Tao of Stieb: Flexibility required for Jays

October 2, 2012, 6:58 PM

One of the fun things about being a sports fan these days is that moment when you start to lose your perspective in the midst of a visceral reaction to a play on the field …

John McDonald makes a stunning play in the field? MAKE HIM A JAY FOR LIFE! Jesse Carlson strikes out the side with the bases loaded? FUTURE CLOSER!

Last night, we had a similar moment soon after Yan Gomes hit a game tying homer in the ninth. Soon thereafter, my Twitter feed — spurred by Gregg Zaun’s comments — looked something like: GOMES IS THE MOST VALUABLE PLAYER IN BLUE JAYS HISTORY, WITH THE POP AND THE EIGHT POSITIONS HE PLAYS! KEY TO 2013 PLAYOFFS!

In the particular case of Gomes, the reaction was clearly over the top, though I applaud those who were willing to get that enthusiastic in the late innings of Game 160 in this cruddy season. But taking a clear-eyed view of Gomes, you have to recognize that he is really a backup catcher, and not much more.

Sure, credit is due to the Brazilian rookie for picking up the slack at third and first on occasion, and for his 8.2 innings of work in an emergency role in left field (where he has yet to field a single ball, just so you know). But it’s important to remember that the catching position for 2013 is one of the few where the Blue Jays have more options than roster spots at this point.

With J.P. Arencibia, Travis d’Arnaud and Jeff Mathis all looking for opportunities to squat behind the dish, there would seem to be plenty of catching resources. At the same time, the Blue Jays shouldn’t be hard up when it comes to backups at first and third, nor are those defensive positions that should worry you as much as the middle infield and outfield.
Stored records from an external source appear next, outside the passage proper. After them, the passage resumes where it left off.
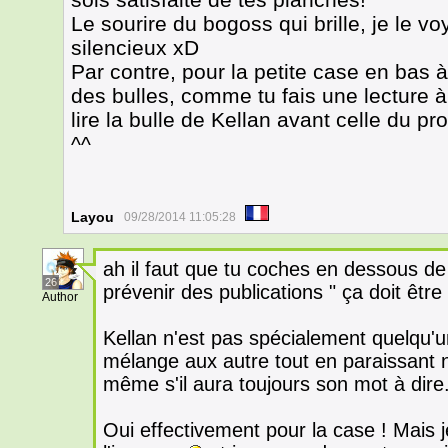
Le sourire du bogoss qui brille, je le vo
silencieux xD
Par contre, pour la petite case en bas à 
des bulles, comme tu fais une lecture à
lire la bulle de Kellan avant celle du p
^^
Layou
09/28/2014 11:05:28
ah il faut que tu coches en dessous de
26
prévenir des publications " ça doit être
Author
Kellan n'est pas spécialement quelqu'un
mélange aux autre tout en paraissant no
même s'il aura toujours son mot à dire
Oui effectivement pour la case ! Mais j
But this is not to wholly dismiss the notion that was being floated. There is a lot of validity to the notion that the Blue Jays should look to develop greater flexibility on their roster for next season. Take, for example, the Tampa Bay Rays.
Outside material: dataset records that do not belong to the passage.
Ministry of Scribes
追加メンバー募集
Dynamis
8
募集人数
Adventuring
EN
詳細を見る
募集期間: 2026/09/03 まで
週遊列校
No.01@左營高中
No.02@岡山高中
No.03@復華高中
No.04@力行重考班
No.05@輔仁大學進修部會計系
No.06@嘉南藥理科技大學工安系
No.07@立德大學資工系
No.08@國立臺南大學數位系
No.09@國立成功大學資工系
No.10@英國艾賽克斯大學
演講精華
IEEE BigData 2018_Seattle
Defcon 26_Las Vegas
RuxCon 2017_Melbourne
(I’ll pause now for you to roll your eyes … Yes, the Rays again.)

The thing that I’ve come to admire greatly about Joe Maddon’s management of the team is that there are few if any sacred cows. Players — some really good players — get shifted around the diamond and up and down the lineup according to the greatest need of the day. Ben Zobrist (140 OPS+) has played right field, short stop and second base and hit everywhere from first through sixth in the batting order. Jeff Keppinger (129 OPS+) has played first, second, third and DH and hit in every spot but leadoff.

And it goes on. Matt Joyce plays both left and right. Ryan Roberts shifts between second and third. Desmond Jennings flips around the lineup. Elliot Johnson and Sean Rodriguez fill in wherever they’re needed. Even Evan Longoria’s spot in the lineup isn’t necessarily chiseled in granite, as he’s occasionally batted third instead of cleanup when the situation dictated.
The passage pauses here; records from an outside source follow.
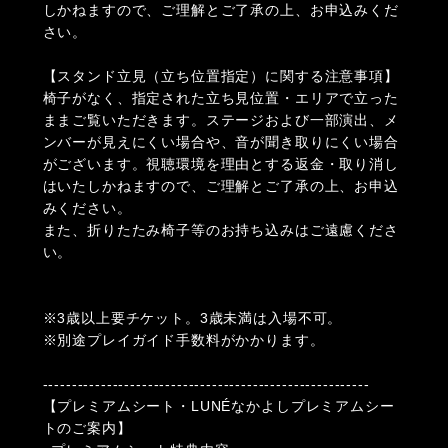
しかねますので、ご理解とご了承の上、お申込みくだ
さい。
【スタンド立見（立ち位置指定）に関する注意事項】
椅子がなく、指定された立ち見位置・エリアで立った
ままご覧いただきます。ステージおよび一部演出、メ
ンバーが見えにくい場合や、音が聞き取りにくい場合
がございます。視聴環境を理由とする返金・取り消し
はいたしかねますので、ご理解とご了承の上、お申込
みください。
また、折りたたみ椅子等のお持ち込みはご遠慮くださ
い。
※3歳以上要チケット。3歳未満は入場不可。
※別途プレイガイド手数料がかかります。
--------------------------------------------------------
【プレミアムシート・LUNÉなかよしプレミアムシー
トのご案内】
Unfortunately, the Blue Jays’ on-field management tends to lean towards the ideal that predictability is better for the players’ psyche, and that players need to play very poorly to remove themselves from their assigned positions.

It’s true that some experimentation has been undertaken this year. The Blue Jays experimented with Edwin Encarnacion in left, and Brett Lawrie was moved to the leadoff spot. But if the team is going to maximize the output that they can get from their roster, they shouldn’t be afraid to move players in such a way as to get the most out of their personnel.

The best place to start such an approach might be José Bautista. Sure, he’s stated his preference towards playing the outfield. But if Brett Lawrie were to launch himself into another injury next year, wouldn’t it make more sense to slide Bautista to third if the next best offensive option in the minors is an outfielder? Wouldn’t that be a good example for the Blue Jays’ putative leader to set for his teammates?

Beyond that admittedly narrow example, there will be a number of roster spots to be filled for next season, and the Blue Jays should balance flexibility with production when identifying bench players who might end up in the lineup for extended periods.

For instance, players like Adam Lind and David Cooper provide offense that is insufficient at first base, and they don’t have the ability to fill in elsewhere around the diamond. At the same time, bench players like Gomes, Omar Vizquel and Mike McCoy fill in defensively at a number of positions, but provided offensive contributions that were worse than negligible.

On the other hand, players like Keppinger, Trevor Plouffe, Martin Prado, or Daniel Murphy might not be transcendent superstars, but their ability to adapt to different roles and positions while maintaining a reasonable level of offensive performance make them ideal additions to their teams. Their value extends beyond their numbers, because they help to keep lesser players on the bench or in the minors.

Ultimately, they take playing time away from players like Gomes, which is a direction this team needs to take in the coming years.